Of course, most coaches probably think they design practices like that but that is just not true. For example, at the Leadership Summit there were still coaches talking about doing an "aerobic base" at the beginning of a season, as if that were sound physiological practice. Dragan acknowledged that he does not do "aerobic training" on it's own ie swim-sets, only as part of games and drills. The "base" for water polo is not aerobic as that would imply that the energy system used in a game is primarily aerobic. It is NOT! I have had this discussion with athletes so many times over the years it was nice to have somebody else standing in front of people taking the blank stares when that information was presented. The primary focus of all training must be anaerobic endurance and if done properly that will also improve aerobic capacity. But, Mike Reid writes about this on the Water Polo Planet website and his Water Polo Strength blog so I won't dwell on it here.

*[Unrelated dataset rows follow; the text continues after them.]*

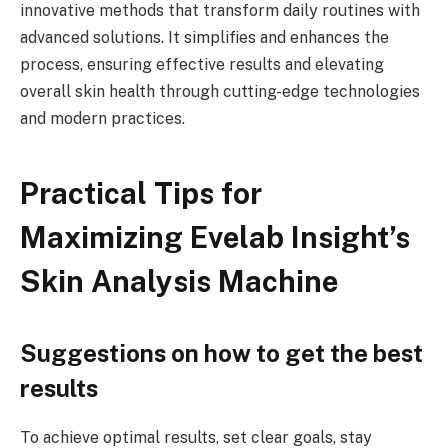
innovative methods that transform daily routines with
advanced solutions. It simplifies and enhances the
process, ensuring effective results and elevating
overall skin health through cutting-edge technologies
and modern practices.
Practical Tips for
Maximizing Evelab Insight’s
Skin Analysis Machine
Suggestions on how to get the best
results
To achieve optimal results, set clear goals, stay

Another thing Dragan talked about was the type of swimming being done ie head up vs head down. He stressed the role of head up swimming in the training centre workouts and how he is changing how the young men there are swimming on a daily basis. This was great to hear as club coaches need to send players to the National Team with the skills they will use when they arrive. There is one caution I wish he had given coaches though and will mention it here as it is a vital piece of the LTAD framework we have embraced.

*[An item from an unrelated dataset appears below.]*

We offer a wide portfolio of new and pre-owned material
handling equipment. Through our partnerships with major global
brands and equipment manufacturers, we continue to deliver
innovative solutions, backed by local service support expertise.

Not all players can be developed as the men at the National Team level are. Skills must be taught in clubs but there is not too much complex tactical information given to youth. Rather, in clubs we focus on developing physical literacy in athletes as they grow. That means some age groups will do aerobic drills because that is what their developmental physiology is able to accept. We also need to develop many swim strokes, even if they are not used in a game the way head up front crawl is. So, while we emphasize swimming head up we also teach efficient movement with breaststroke, head down free, butterfly etc. These are the building blocks of physical literacy and help with muscular balance and flexibility by not developing a body that is too specialized too early.

I will watch with interest this season as some coaches try to follow the challenge that Dragan presented. Some will nail it, others will stumble.